* **Yapılacak iş**
İslami sivil toplum kuruluşlarıyla ilgili metindeki "Bu işi görev bildiğimiz için çalışmalarımızı da ücretsiz bir şekilde paylaşıyoruz." cümlesini İngilizceye çevirin.

* **Metin bölümü**

=====

İslami sivil toplum kuruluşlarının insani yardım ve hizmet alanında göz dolduran çalışmalara imza attıklarını belirten Vergili, "Örneğin Umut Kervanı, Yetimler Vakfı gibi kurumların yaptığı çalışmalarda bunu görebiliyoruz. Özellikle yurtdışı çalışmalarda yapılan insani yardımlarla insanların İslam'la tanışmasına vesile olmak, sömürülmüşlüklerine derman olmak amacıyla yapılan çalışmalar bir şekilde netice vermeye başladı. Allah'u Teâlâ, bizi İslami tebliğ ile sorumlu tutmuştur. İslami sivil toplum kuruluşları, Allah'ın peygamberlere yüklediği görev ve misyonu yüklenmişlerdir. Dolayısıyla gittikleri ortamlarda bu mesajı topluluklara ulaştırıyorlar. Kültürel anlamda da bunun kazanımlarını elde etmek için de basın-yayın alanında da çalışmalar yürütüyoruz. Peygamber Sevdalıları olarak 'Siyer-i Nebi' üzerine ciddi çalışmalarımız var. Yaklaşık 15 yıldır düzenlediğimiz siyer yarışmalarında ortaya çıkan eserler, kendi alanlarında çok önemli kültürel çalışmalardır. Peygamber Efendimizin hayatını anlatma, tanıtma, benimsetme açısından önemlidir. Bu işi görev bildiğimiz için çalışmalarımızı da ücretsiz bir şekilde paylaşıyoruz. Uluslararası alanda da temaslarımız olsa yine bu alanda bir birliktelik ve çalışma içindir. Kardeşlerimizle ilişkilerimiz iyidir ve daha da iyi bir seviyeye ulaşacağına inanıyoruz." diye konuştu.

=====

* **Sunulan kayıtlar**
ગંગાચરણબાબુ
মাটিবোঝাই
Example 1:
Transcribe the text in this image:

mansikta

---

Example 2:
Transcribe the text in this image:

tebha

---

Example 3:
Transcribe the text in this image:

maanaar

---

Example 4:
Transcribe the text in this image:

=====

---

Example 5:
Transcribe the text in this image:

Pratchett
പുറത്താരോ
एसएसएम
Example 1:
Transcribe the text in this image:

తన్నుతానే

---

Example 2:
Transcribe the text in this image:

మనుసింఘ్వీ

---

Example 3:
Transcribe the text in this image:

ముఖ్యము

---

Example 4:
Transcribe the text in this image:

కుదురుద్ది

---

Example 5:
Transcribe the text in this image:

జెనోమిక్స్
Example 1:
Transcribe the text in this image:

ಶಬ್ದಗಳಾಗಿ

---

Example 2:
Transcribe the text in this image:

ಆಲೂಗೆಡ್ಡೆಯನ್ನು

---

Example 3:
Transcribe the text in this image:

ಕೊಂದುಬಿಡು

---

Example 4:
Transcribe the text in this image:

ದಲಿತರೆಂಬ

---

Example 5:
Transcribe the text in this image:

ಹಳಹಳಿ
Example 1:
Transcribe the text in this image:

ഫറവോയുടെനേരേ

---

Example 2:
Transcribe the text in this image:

=====

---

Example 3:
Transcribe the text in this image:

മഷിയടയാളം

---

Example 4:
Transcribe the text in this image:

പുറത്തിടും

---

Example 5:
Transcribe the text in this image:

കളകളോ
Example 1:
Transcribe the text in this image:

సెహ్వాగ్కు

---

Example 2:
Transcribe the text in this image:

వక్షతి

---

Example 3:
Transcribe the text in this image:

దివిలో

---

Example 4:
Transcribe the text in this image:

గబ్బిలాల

=====

* **Nihai yanıt**
Because we regard this work as a duty, we also share our work free of charge.